* Requirements: Write out the listing below again, precisely as it is given.

-------------------------

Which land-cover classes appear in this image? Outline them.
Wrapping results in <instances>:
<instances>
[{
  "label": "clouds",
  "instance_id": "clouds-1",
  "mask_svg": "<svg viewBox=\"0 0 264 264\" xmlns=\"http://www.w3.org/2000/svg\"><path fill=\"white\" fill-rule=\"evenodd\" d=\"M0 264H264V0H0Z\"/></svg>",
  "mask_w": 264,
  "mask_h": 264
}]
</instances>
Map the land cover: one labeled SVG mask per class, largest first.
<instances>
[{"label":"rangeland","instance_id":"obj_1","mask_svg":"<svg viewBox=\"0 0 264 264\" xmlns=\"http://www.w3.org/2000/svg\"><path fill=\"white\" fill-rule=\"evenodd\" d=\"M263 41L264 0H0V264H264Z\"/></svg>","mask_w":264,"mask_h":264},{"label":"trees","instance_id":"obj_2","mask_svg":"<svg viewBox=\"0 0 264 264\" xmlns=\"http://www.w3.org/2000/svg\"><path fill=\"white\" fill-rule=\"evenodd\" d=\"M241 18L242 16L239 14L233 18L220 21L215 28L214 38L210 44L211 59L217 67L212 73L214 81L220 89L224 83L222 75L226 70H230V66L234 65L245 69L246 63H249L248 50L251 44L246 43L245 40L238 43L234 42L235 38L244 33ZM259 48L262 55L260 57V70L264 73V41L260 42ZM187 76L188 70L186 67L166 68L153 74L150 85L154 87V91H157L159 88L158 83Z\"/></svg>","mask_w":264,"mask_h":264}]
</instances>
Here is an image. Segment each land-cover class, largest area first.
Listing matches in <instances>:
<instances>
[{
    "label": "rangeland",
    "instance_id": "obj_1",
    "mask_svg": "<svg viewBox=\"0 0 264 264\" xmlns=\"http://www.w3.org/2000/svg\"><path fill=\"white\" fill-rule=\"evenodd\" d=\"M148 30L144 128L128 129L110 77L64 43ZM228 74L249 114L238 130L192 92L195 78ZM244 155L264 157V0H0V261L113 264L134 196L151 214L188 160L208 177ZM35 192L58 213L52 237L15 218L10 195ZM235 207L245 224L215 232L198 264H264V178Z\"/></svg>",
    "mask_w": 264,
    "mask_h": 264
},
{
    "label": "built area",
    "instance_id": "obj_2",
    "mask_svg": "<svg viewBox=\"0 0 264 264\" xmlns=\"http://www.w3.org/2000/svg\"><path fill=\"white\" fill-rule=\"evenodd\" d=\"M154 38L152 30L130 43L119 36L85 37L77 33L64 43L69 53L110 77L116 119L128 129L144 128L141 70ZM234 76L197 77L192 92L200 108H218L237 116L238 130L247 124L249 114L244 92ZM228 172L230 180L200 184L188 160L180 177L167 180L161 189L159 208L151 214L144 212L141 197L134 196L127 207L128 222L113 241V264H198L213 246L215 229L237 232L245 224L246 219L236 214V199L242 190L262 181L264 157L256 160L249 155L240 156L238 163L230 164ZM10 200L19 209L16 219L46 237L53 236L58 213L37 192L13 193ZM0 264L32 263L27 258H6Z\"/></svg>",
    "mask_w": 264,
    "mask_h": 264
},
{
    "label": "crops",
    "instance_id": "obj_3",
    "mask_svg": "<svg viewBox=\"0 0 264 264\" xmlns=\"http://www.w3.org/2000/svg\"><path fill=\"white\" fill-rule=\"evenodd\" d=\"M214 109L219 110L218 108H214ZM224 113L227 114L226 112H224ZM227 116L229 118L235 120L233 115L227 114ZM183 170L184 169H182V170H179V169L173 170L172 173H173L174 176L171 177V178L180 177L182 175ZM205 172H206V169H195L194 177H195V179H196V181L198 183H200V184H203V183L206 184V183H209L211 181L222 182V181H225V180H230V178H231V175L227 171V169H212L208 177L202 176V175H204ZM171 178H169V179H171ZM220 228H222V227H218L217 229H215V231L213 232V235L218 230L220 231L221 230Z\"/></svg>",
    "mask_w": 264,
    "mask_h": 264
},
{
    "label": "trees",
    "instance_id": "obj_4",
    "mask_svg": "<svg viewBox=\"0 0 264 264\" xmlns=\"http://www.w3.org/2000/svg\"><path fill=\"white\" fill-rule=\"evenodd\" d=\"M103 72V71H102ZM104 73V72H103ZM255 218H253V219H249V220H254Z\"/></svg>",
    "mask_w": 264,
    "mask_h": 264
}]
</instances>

-------------------------

* Result:
Which land-cover classes appear in this image? Outline them.
Wrapping results in <instances>:
<instances>
[{
  "label": "clouds",
  "instance_id": "clouds-1",
  "mask_svg": "<svg viewBox=\"0 0 264 264\" xmlns=\"http://www.w3.org/2000/svg\"><path fill=\"white\" fill-rule=\"evenodd\" d=\"M0 264H264V0H0Z\"/></svg>",
  "mask_w": 264,
  "mask_h": 264
}]
</instances>
Map the land cover: one labeled SVG mask per class, largest first.
<instances>
[{"label":"rangeland","instance_id":"obj_1","mask_svg":"<svg viewBox=\"0 0 264 264\" xmlns=\"http://www.w3.org/2000/svg\"><path fill=\"white\" fill-rule=\"evenodd\" d=\"M263 41L264 0H0V264H264Z\"/></svg>","mask_w":264,"mask_h":264},{"label":"trees","instance_id":"obj_2","mask_svg":"<svg viewBox=\"0 0 264 264\" xmlns=\"http://www.w3.org/2000/svg\"><path fill=\"white\" fill-rule=\"evenodd\" d=\"M241 18L242 16L239 14L233 18L220 21L215 28L214 38L210 44L211 59L217 67L212 73L214 81L220 89L224 83L222 75L226 70H230V66L234 65L245 69L246 63H249L248 50L251 44L246 43L245 40L238 43L234 42L235 38L244 33ZM259 48L262 55L260 57V70L264 73V41L260 42ZM187 76L188 70L186 67L166 68L153 74L150 85L154 87V91H157L159 88L158 83Z\"/></svg>","mask_w":264,"mask_h":264}]
</instances>
Here is an image. Segment each land-cover class, largest area first.
Listing matches in <instances>:
<instances>
[{
    "label": "rangeland",
    "instance_id": "obj_1",
    "mask_svg": "<svg viewBox=\"0 0 264 264\" xmlns=\"http://www.w3.org/2000/svg\"><path fill=\"white\" fill-rule=\"evenodd\" d=\"M148 30L144 128L128 129L110 77L64 43ZM228 74L249 114L238 130L192 92L195 78ZM244 155L264 157V0H0V261L113 264L134 196L151 214L188 160L208 177ZM35 192L58 213L52 237L15 218L10 195ZM235 207L245 224L215 232L198 264H264V178Z\"/></svg>",
    "mask_w": 264,
    "mask_h": 264
},
{
    "label": "built area",
    "instance_id": "obj_2",
    "mask_svg": "<svg viewBox=\"0 0 264 264\" xmlns=\"http://www.w3.org/2000/svg\"><path fill=\"white\" fill-rule=\"evenodd\" d=\"M154 38L152 30L130 43L119 36L85 37L77 33L64 43L69 53L110 77L116 119L128 129L144 128L141 70ZM234 76L197 77L192 92L200 108H218L237 116L238 130L247 124L249 114L244 92ZM228 172L230 180L200 184L188 160L180 177L167 180L161 189L159 208L151 214L144 212L141 197L134 196L127 207L128 222L113 241V264H198L213 246L215 229L237 232L245 224L246 219L236 214V199L242 190L262 181L264 157L256 160L249 155L240 156L238 163L230 164ZM10 200L19 209L16 219L46 237L53 236L58 213L37 192L13 193ZM0 264L32 263L27 258H6Z\"/></svg>",
    "mask_w": 264,
    "mask_h": 264
},
{
    "label": "crops",
    "instance_id": "obj_3",
    "mask_svg": "<svg viewBox=\"0 0 264 264\" xmlns=\"http://www.w3.org/2000/svg\"><path fill=\"white\" fill-rule=\"evenodd\" d=\"M214 109L219 110L218 108H214ZM224 113L227 114L226 112H224ZM227 116L229 118L235 120L233 115L227 114ZM183 170L184 169H182V170H179V169L173 170L172 173H173L174 176L171 177V178L180 177L182 175ZM205 172H206V169H195L194 177H195V179H196V181L198 183H200V184H203V183L206 184V183H209L211 181L222 182V181H225V180H230V178H231V175L227 171V169H212L208 177L202 176V175H204ZM171 178H169V179H171ZM220 228H222V227H218L217 229H215V231L213 232V235L218 230L220 231L221 230Z\"/></svg>",
    "mask_w": 264,
    "mask_h": 264
},
{
    "label": "trees",
    "instance_id": "obj_4",
    "mask_svg": "<svg viewBox=\"0 0 264 264\" xmlns=\"http://www.w3.org/2000/svg\"><path fill=\"white\" fill-rule=\"evenodd\" d=\"M103 72V71H102ZM104 73V72H103ZM255 218H253V219H249V220H254Z\"/></svg>",
    "mask_w": 264,
    "mask_h": 264
}]
</instances>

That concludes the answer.